En estas hojas – prosiguió, al tiempo que golpeaba suavemente la tapa del libro-, he ido anotando pacientemente cada uno de los gastos que tu crianza y educación me han supuesto. Ahí verás reflejado con todo detalle, desde el importe del taxi que tomamos cuando tu difunta madre se puso de parto, hasta el propio costo de esta celebración, con la que doy por terminada mi labor como tutor y responsable de tu formación.
Como podrás comprobar –continuó inmutable- la cifra total es bastante elevada y solo me ha sido posible costearla a base de mucho sacrificio. Para ello he renunciando a placeres de la vida, que sin duda hubiese podido disfrutar, de no haber sido por mi abnegada entrega en tu adiestramiento. ¡Eso nunca debes olvidarlo! – recalcó con jerarquía, agitando vigorosamente su dedo índice.
-Te deseo en adelante toda la suerte del mundo, y te sugiero que siempre recuerdes el inexcusable agradecimiento que debes profesar hacia tu padre, sin el cual, hubieras estado condenado a vivir como un vulgar asalariado. Sin embargo, gracias a mi inestimable labor, ahora se abre ante ti un futuro lleno de magníficas expectativas.

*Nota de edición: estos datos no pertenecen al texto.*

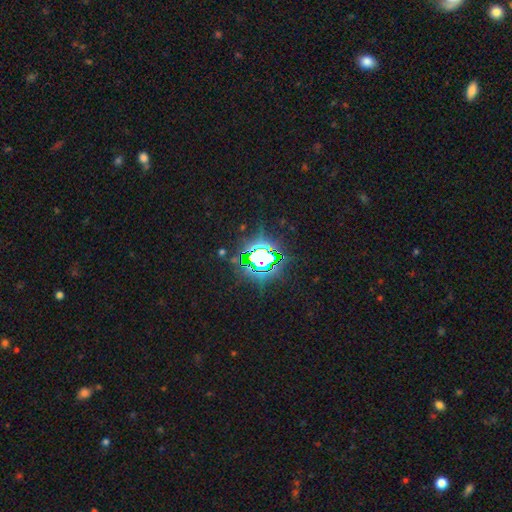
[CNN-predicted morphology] A star or artifact, not a galaxy (79%).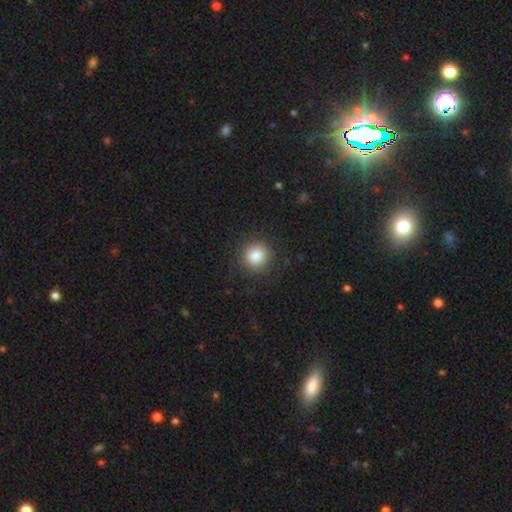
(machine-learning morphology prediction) Smooth or featured? Predicted: smooth (p=0.85). How rounded? Predicted: round (p=0.90). Merging? Predicted: none (p=0.89).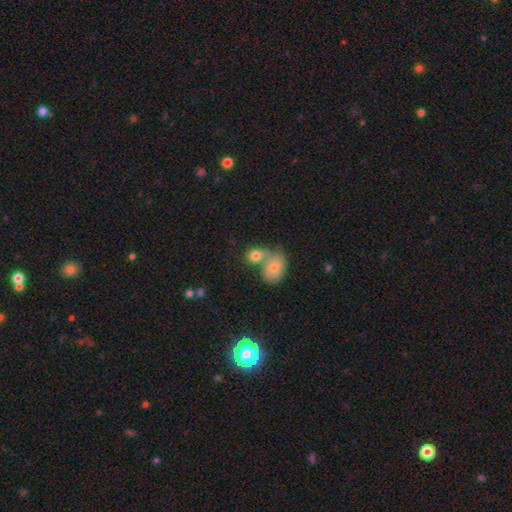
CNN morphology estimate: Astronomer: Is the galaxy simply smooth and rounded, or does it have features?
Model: smooth — 78%.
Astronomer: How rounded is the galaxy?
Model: round — 56% (runner-up: in between, 42%).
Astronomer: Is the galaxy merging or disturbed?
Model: merger — 61%.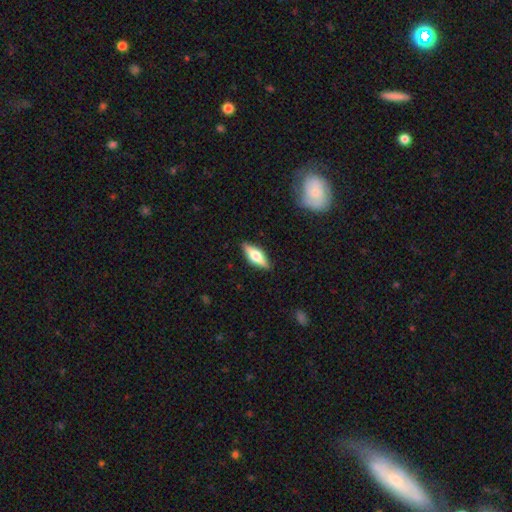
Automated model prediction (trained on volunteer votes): smooth-or-featured: featured or disk: 48% | smooth: 46% | star or artifact: 6%
  merging: none: 87% | minor disturbance: 9% | major disturbance: 2% | merger: 1%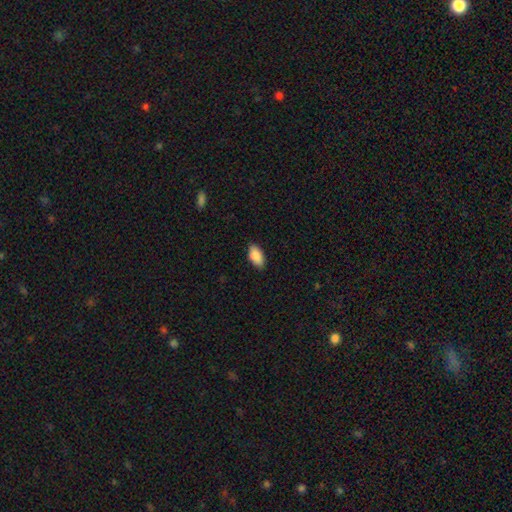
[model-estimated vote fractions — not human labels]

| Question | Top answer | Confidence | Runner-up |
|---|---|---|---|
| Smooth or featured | smooth | 89% | star or artifact (7%) |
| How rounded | in between | 93% | cigar-shaped (4%) |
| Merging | none | 83% | minor disturbance (13%) |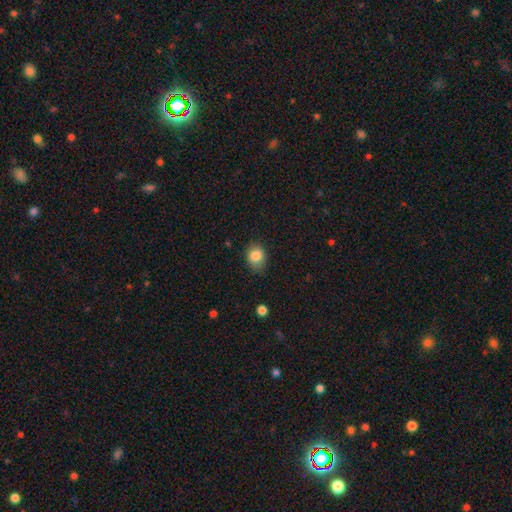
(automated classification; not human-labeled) A smooth galaxy with no disk features (84%) that is round (56%).

Vote fractions:
- Smooth or featured? smooth: 84% / star or artifact: 10% / featured or disk: 6%
- How rounded? round: 56% / in between: 43% / cigar-shaped: 1%
- Merging? none: 70% / minor disturbance: 23% / major disturbance: 5% / merger: 1%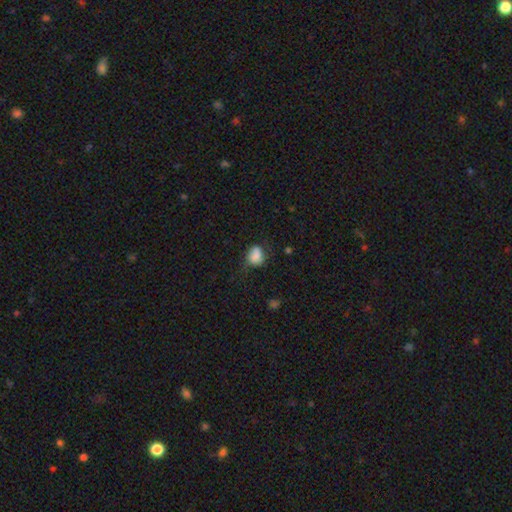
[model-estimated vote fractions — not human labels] Morphology: type=smooth (81%); roundness=in between (55%); merging=none (46%).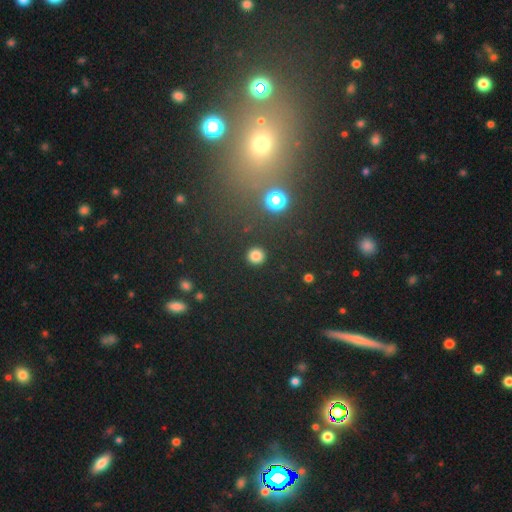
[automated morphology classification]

Miré de soslayo a nuestros habituales contertulios, y adiviné en sus inquisidoras miradas las interrogantes que traslucían.
– << ¿Se convence usted ahora…?. ¿Cree que esto es normal…?. ¿Se va dando cuenta de quién es este hombre…? >>
El resto de los asistentes al acto, incrédulos por lo inaudito de la escena, aplaudían tímidamente las palabras de D. Luís.
Marcos, apesadumbrado por la arenga y la sorpresa recibidas, se levantó desconcertado, abrazó fríamente a su padre, y ya, con el libro en sus manos, cabizbajo balbució: Gracias papá.

Pasaron los años y ante la ausencia de acontecimientos extraordinarios, la vida continuó su monótona cadencia en Villapuertos, mientras Marcos culminó una meteórica carrera en el extranjero.
Se trasladó a un país nórdico, y fue prosperando gradualmente hasta acceder al cargo de director adjunto de la planta de Reciclaje Industrial de una importante empresa multinacional. Allí conoció a Elizabeth, su esposa, una preciosa chica doctorada en Ingeniería Agrónoma, con la que estableció un bufete de asesoramiento para el desarrollo de proyectos ecologistas, que en poco tiempo llegó a alcanzar gran prestigio en la región.
D. Luís, que nunca perdió el contacto con él, alardeaba continuamente ante sus conciudadanos de los éxitos de Marcos, sin dejar de atribuírselos como suyos propios, y esperaba impaciente el día de su retiro, ya próximo, para trasladar su residencia al extranjero y ocuparse de la educación de sus nietos.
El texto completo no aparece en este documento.